10/06/2026
Reflections from Riki Tahere, Head Coach
A few weeks ago, at the Matches Festival here in Canterbury, something happened that peaked my interest.
Alongside the rugby results, the Te Waka Humarie Award was presented — a fair play recognition given to the team that best demonstrates character and values during competition. Not skill. Not scorelines. Just how a team carries itself: how they treat opponents, how they respond to bad calls, how they behave when no one is watching.
See Image below:
Look at those numbers for a moment. The winning girls’ team Selwyn Combined Girls scored 55 out of 60. The top boys’ team scored 47. The gap between the top boys’ result and the top girls’ result is eight points. In a 60-point values assessment, that is not a rounding error. That is a signal.

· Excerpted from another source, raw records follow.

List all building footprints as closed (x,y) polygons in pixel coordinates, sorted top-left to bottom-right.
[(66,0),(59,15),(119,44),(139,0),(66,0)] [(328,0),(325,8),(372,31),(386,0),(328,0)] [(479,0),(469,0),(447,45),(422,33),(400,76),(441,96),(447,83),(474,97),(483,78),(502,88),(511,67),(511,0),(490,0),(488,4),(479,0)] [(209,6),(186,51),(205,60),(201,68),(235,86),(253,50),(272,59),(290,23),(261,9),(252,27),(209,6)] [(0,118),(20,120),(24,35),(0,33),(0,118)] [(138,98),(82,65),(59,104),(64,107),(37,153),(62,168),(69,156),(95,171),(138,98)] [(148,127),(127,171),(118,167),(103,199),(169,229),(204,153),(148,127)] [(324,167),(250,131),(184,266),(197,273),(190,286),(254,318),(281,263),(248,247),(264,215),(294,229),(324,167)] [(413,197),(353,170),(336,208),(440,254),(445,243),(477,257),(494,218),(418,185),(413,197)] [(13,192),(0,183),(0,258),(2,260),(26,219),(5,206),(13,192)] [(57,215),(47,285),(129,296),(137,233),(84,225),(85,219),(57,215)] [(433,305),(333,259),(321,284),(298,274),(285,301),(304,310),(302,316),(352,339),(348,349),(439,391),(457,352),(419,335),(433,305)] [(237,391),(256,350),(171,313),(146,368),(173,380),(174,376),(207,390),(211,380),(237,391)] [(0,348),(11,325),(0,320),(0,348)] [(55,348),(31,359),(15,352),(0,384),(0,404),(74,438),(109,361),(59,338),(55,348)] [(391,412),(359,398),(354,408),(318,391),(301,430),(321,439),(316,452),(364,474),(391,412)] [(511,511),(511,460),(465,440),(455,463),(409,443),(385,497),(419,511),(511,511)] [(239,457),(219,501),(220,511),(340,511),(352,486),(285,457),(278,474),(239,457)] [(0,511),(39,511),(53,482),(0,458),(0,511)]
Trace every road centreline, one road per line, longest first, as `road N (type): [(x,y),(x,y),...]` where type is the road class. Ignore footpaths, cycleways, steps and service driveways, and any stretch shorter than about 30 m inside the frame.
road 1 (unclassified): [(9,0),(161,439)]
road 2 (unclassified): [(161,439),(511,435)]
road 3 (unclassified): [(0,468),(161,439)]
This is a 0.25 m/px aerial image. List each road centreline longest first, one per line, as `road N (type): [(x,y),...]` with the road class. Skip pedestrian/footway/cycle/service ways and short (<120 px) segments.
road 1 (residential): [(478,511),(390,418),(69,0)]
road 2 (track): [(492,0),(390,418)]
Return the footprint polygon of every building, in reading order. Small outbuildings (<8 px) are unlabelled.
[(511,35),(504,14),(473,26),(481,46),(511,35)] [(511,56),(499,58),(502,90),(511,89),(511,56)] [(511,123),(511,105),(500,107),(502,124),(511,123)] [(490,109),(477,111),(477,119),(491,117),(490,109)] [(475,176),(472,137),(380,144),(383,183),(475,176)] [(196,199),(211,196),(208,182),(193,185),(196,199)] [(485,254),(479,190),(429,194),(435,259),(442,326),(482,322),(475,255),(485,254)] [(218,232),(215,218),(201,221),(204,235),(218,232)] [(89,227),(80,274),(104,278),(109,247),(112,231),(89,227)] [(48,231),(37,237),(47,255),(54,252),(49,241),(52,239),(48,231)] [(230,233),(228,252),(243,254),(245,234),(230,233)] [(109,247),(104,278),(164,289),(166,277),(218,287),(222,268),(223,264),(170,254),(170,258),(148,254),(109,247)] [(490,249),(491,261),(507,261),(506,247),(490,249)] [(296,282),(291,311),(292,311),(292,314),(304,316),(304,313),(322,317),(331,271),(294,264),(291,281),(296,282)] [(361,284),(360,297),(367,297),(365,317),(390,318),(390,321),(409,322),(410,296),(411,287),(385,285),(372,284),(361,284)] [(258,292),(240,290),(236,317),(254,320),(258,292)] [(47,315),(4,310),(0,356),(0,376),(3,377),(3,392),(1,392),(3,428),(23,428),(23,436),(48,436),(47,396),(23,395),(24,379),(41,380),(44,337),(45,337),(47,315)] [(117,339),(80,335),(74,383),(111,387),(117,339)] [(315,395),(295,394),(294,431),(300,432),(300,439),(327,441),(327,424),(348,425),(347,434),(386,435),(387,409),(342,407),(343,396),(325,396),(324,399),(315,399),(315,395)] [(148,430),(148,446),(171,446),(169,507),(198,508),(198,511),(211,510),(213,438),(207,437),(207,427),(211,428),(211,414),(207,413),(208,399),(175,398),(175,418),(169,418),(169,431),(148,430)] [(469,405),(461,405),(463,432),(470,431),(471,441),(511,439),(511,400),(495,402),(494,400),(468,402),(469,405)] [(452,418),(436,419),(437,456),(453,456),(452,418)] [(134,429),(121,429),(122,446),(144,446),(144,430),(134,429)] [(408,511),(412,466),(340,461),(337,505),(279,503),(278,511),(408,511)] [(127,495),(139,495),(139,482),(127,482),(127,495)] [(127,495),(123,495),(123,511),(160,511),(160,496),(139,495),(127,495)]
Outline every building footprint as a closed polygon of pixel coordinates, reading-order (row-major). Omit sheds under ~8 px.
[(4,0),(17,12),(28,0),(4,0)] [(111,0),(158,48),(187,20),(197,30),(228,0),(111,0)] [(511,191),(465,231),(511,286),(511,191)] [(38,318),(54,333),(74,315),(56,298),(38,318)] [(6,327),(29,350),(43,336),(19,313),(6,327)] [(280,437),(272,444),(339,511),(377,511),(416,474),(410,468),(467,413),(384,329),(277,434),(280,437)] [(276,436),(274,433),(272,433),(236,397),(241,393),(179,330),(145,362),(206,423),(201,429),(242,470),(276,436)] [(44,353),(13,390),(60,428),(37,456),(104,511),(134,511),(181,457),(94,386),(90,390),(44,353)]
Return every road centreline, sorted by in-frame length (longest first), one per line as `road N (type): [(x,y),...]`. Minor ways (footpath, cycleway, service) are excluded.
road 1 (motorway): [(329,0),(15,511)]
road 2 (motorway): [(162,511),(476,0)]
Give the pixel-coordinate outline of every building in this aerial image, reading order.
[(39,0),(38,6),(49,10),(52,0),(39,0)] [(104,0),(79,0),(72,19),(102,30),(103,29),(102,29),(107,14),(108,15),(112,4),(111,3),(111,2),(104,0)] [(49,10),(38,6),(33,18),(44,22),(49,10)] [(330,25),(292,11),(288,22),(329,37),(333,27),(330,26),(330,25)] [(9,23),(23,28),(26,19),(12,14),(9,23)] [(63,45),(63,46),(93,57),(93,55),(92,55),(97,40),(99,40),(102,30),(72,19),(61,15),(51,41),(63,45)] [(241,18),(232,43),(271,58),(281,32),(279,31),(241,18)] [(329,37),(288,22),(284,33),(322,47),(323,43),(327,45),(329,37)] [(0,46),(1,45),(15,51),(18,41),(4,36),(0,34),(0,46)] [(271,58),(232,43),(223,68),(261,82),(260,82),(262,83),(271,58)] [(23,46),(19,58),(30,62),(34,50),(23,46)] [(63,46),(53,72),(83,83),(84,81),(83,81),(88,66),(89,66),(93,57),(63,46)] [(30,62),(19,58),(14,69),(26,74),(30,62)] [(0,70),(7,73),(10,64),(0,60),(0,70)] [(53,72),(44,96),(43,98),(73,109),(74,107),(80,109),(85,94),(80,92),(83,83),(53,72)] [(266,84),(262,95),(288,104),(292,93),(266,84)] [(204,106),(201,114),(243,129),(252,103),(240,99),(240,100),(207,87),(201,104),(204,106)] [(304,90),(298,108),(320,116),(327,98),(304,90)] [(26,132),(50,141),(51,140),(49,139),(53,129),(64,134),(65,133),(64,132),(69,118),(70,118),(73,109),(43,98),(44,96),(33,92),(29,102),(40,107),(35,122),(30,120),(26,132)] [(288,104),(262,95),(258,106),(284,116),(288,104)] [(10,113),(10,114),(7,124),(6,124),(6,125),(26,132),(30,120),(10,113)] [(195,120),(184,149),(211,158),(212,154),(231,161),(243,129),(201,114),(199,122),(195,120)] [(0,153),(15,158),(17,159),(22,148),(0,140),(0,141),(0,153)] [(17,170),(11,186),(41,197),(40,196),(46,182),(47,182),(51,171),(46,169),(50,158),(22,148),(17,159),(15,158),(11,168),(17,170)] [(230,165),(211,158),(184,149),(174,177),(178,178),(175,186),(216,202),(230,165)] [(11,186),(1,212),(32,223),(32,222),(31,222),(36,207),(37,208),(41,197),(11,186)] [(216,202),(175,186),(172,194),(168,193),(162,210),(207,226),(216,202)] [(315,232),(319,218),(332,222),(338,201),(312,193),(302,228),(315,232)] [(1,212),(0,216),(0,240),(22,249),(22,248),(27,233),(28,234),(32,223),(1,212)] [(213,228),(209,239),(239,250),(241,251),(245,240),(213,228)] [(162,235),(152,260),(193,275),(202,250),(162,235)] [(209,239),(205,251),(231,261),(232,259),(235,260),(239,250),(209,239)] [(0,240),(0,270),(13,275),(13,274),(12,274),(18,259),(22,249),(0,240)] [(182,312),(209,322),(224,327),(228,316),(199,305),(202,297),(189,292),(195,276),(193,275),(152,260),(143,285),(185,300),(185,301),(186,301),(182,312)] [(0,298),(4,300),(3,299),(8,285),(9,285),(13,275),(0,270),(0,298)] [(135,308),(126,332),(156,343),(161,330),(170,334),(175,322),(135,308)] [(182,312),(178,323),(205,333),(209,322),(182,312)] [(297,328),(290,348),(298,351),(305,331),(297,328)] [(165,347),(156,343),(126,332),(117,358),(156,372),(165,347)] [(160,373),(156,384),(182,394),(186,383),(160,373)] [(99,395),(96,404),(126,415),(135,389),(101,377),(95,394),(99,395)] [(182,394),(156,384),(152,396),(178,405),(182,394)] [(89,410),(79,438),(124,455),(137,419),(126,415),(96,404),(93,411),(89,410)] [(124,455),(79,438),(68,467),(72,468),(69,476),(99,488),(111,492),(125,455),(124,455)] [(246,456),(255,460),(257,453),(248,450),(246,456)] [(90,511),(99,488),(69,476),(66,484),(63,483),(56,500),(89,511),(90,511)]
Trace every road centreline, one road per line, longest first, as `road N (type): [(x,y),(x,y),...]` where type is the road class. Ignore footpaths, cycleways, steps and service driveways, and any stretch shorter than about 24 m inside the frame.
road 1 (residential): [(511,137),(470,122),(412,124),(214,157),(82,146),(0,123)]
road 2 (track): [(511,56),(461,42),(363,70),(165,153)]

Why might this gap exist? I’ve thought about this a lot and I don’t think the answer is flattering to those of us who coach boys.
Adam Grant, the organisational psychologist, writes a lot about the difference between cultures that reward performance and cultures that reward values. His research suggests that when winning becomes the dominant signal of worth, other behaviours respect, generosity, accountability and quietly atrophy. They don’t disappear. They just stop getting coached.
In boys’ sport, we talk endlessly about physicality, competitiveness, resilience under pressure. These are real and important qualities. But the Te Waka Humarie results suggest we may be under-investing in something equally important: how our players treat people. Opponents. Referees. Each other. Girls on and off the field.
The girls’ scores suggest those values are not automatic. They are taught. They are modelled. They are reinforced, deliberately, by coaches who have decided they matter.
Character is not what emerges when everything goes right. It is what you find out about a team when the game is close, the referee makes a mistake, and no one is handing out awards.